While the center's grand-opening performances and academic sessions will provide a public glimpse of the new center's agenda, Yampolsky - who came to the U. of I. last November as the center's founding director - said much work is taking place behind the scenes to clarify its mission and shape its future directions.
Yampolsky said he envisions the center as "a service organization that seeks to bring challenging musical experiences to the community - first of all, to students in the School of Music, but also to other faculty, staff and students at the university, and to the community as a whole."
"The focus will be on performance," said Yampolsky, an ethnomusicologist who, before coming to the U. of I., worked for seven years as a program officer for arts and culture for the Ford Foundation in Jakarta.
Prior to that, he directed a 10-year project for the Smithsonian Institution that yielded a 20-CD "Music of Indonesia" series.
Already attached to the center is a resident Balinese gamelan ensemble, led by music faculty member I Ketut Gede Asnawa. Under Yampolsky's direction, the center will augment that program with an academic-performance program in additional world-music genres.
Yampolsky said his plan calls for hosting at least one visiting artist from a different world region each year. The resident artist would teach a seminar on a genre of music, and students in the seminar would practice and perform with a related musical ensemble.

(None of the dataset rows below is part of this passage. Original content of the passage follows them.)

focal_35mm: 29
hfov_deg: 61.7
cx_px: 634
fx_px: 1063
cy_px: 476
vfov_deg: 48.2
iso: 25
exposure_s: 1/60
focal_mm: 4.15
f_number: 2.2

During the 2008-2009 academic year, Yampolsky hopes to inaugurate that aspect of the program by hosting an instructor-performer specializing in African drumming.

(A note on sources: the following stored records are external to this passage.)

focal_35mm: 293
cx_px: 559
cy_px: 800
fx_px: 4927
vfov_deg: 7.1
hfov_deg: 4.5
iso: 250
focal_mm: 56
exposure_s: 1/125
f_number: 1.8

"There is already a community interest in Mande drumming, so I want to support that in order to intensify what already exists here," he said.
Yampolsky hopes to secure funding to offer a "third semester" component to the instruction-performance initiative - a summer study-abroad option for students.

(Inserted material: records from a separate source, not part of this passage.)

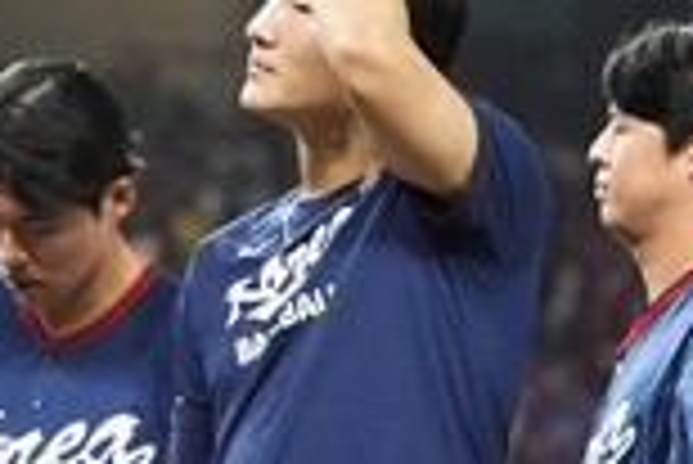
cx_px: 472
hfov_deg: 3.4
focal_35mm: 612
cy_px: 673
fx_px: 11792
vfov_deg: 2.2
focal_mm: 92
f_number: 2.8
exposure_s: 1/1600
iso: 4000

He also plans for the center to host a world-music concert series that would offer one to two public concerts per semester.
Finally, the director said his vision for the center includes developing an outreach component that would honor Robert Brown's long-time commitment to sparking an interest in world music among children in public schools.
"We can take it directly to kids in the schools, or we can do it by combining music and world music in a concentration for music education students," Yampolsky said.
In the meantime, Yampolsky is raising awareness about the center - along with funds needed to carry out its mutli-pronged mission.